I’ve used various ad-blockers over the years, and while they have all largely worked, they have also started to slow my browser down (especially on older computers). I read about Pi-hole a few times, but didn’t get around to actually installing it until this week. Now I have installed it I’m wishing I hadn’t waited, because not only does it lead to a largely ad-free browsing experience, but it also makes my older and slower computers noticeably faster.
Pi-hole should work on any Debian or Red Hat derived Linux distribution, but I went for the obvious solution of putting it on one of my always-on Raspberry Pis (which also runs WordPress and a command-line IRC client). To install just type curl -sSL https://install.pi-hole.net | bash
in a terminal, and then visit the /admin URL of the machine it’s installed on to view the admin console.
Configuring machines to use it is just a case of defining a custom DNS server (how to do that varies between each OS, but was trivial on Ubuntu and ChromeOS – I’ve not tried anything else yet). Just add the IP address of the Pi as a DNS server, and it will block anything on the block list, and then forward everything else on to be dealt with as normal. If you want to do this for everything on your network then there are various options detailed here that range from configuring one machine to routing everything through Pi-hole.

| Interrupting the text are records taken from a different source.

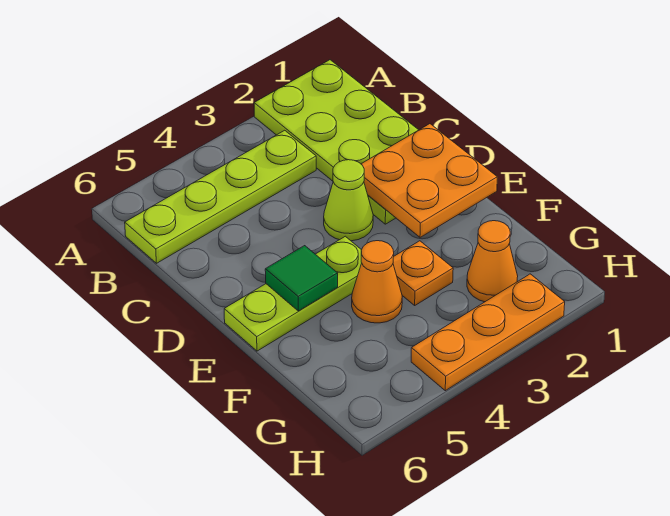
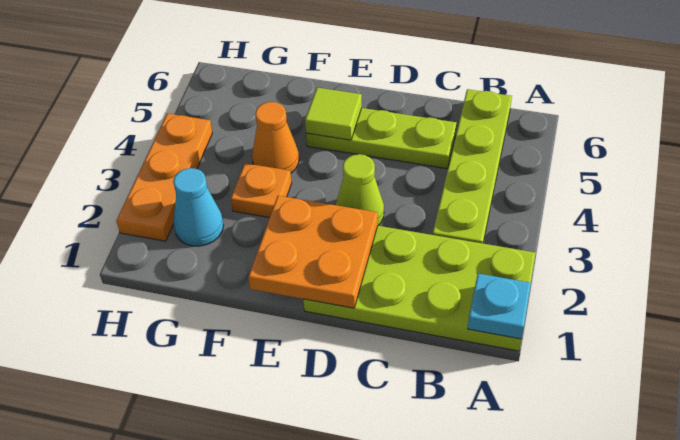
none -> cyan plate A1 level 2
lime plate E4:E6 level 1 -> lime plate C5:E5 level 1
green tile E5 level 2 -> lime tile E5 level 2
orange cone G2 level 1 -> cyan cone G2 level 1

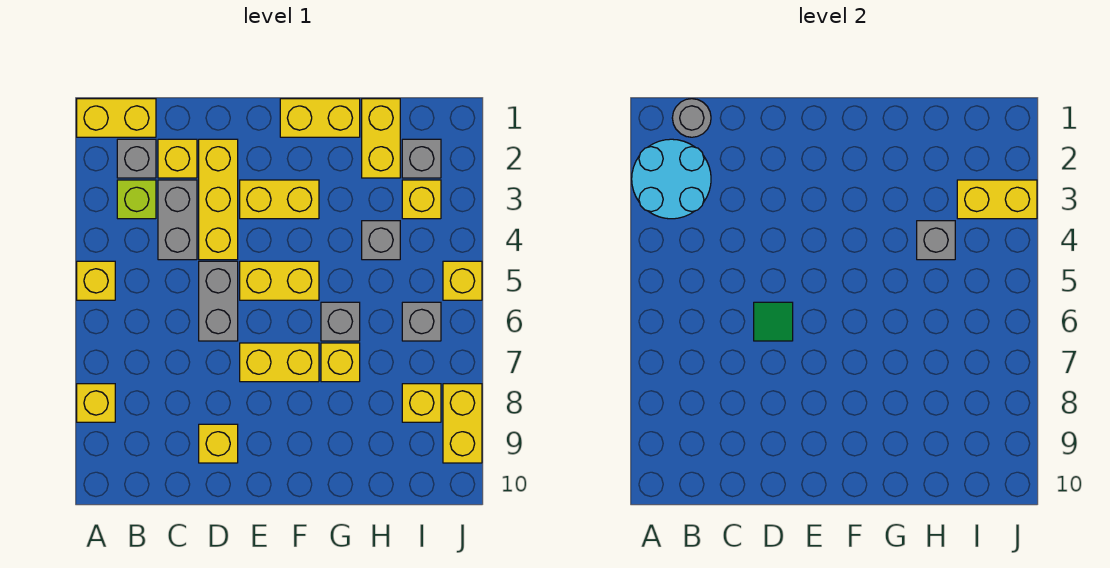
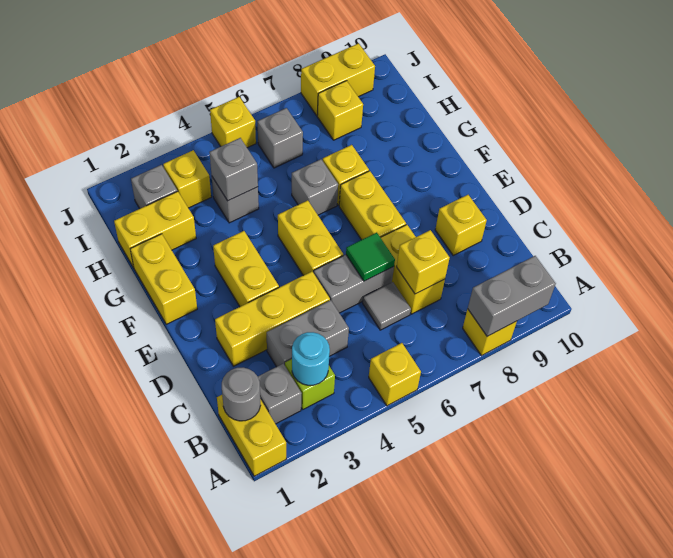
cyan round brick A2:B3 level 2 -> cyan round brick B3 level 2
none -> grey brick A8:A9 level 2
yellow brick C2 level 1 -> yellow brick C7 level 2
none -> grey tile C6 level 1
yellow brick I3:J3 level 2 -> yellow brick C7:D7 level 1

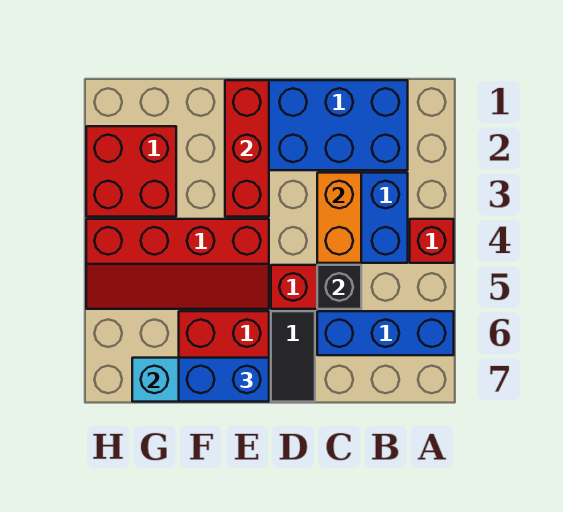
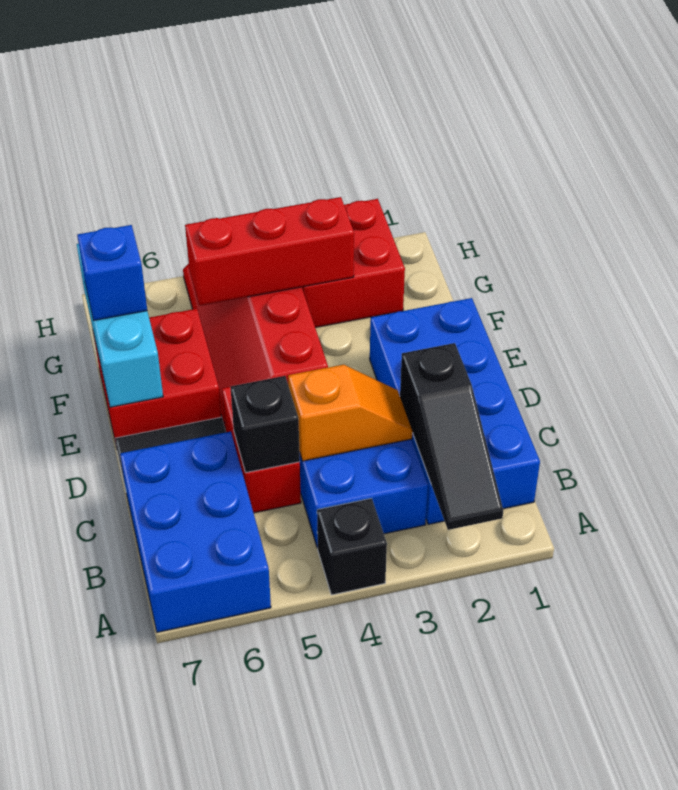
none -> black slope A2:C2 level 2 top C
red brick A4 level 1 -> black brick A4 level 1
blue brick A6:C6 level 1 -> blue brick A6:C7 level 1
orange brick C3:C4 level 2 -> orange slope C3:C4 level 2 top 4
red brick E1:E3 level 2 -> red brick G3:G5 level 2
blue brick E7:F7 level 3 -> blue brick F7 level 3

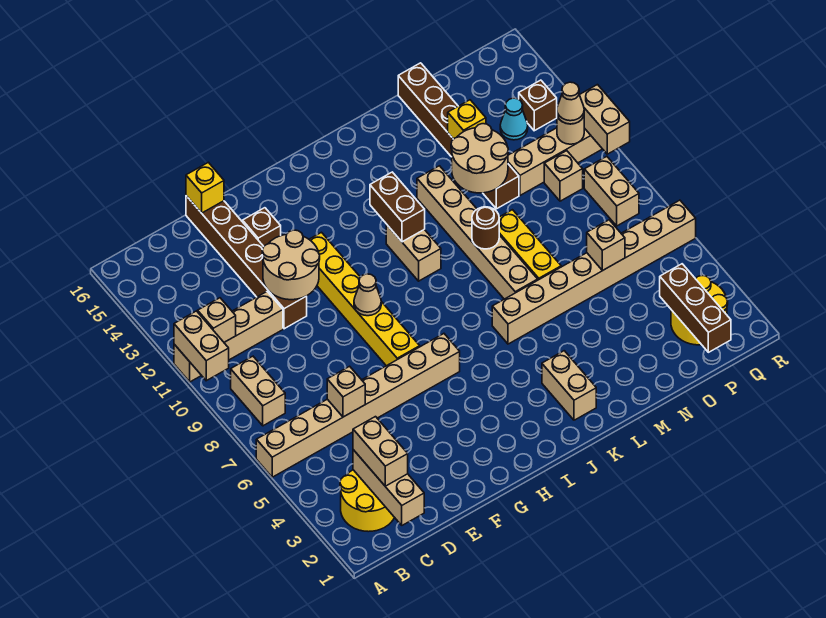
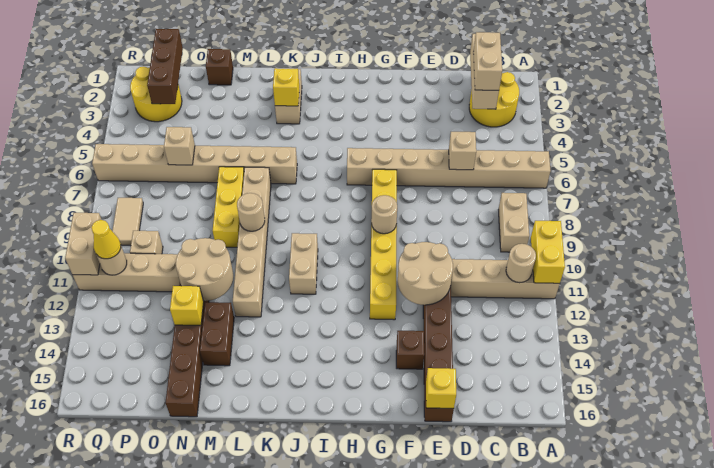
tan brick A10:A11 level 2 -> yellow brick A10:A11 level 2
tan brick B11 level 2 -> tan round brick B11 level 2
tan cone G9 level 2 -> tan round brick G9 level 2
brown brick J11:J12 level 2 -> brown brick M13:M14 level 1
none -> yellow brick K3 level 2
brown round brick L9 level 2 -> tan round brick L9 level 2
cyan cone P13 level 1 -> none
tan brick Q8:Q9 level 1 -> tan tile Q8:Q9 level 1
tan cone Q11 level 3 -> yellow cone Q11 level 3
brown brick Q13 level 1 -> brown brick N1 level 1

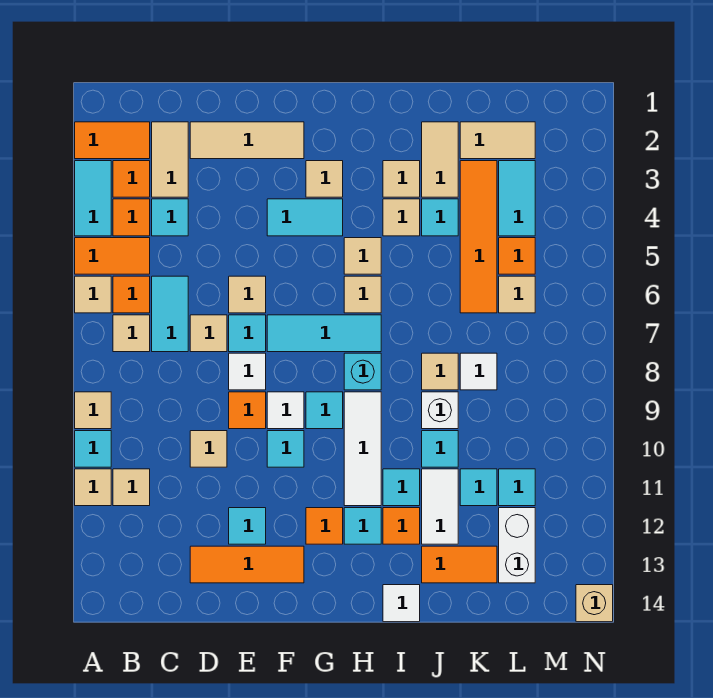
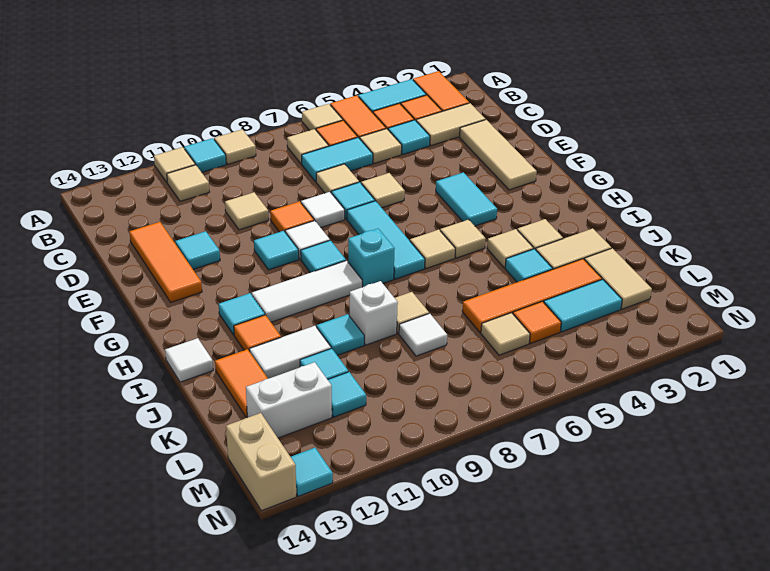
tan tile G3 level 1 -> tan tile C5 level 1
orange tile G12 level 1 -> none
cyan tile I11 level 1 -> cyan tile N13 level 1
tan brick N14 level 1 -> tan brick M14:N14 level 1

The admin page will tell you how much blocking is going on. With me it was about 1% of all traffic, and it will even tell you which domains it is blocking so you can whitelist anything you actually want to see (not all ads are bad). I don’t really notice a performance increase on my main computer, but older and slower computers definitely seem snappier, and can maintain about twice as many open tabs before they start to slow down, which is a bonus feature that I wasn’t really expecting.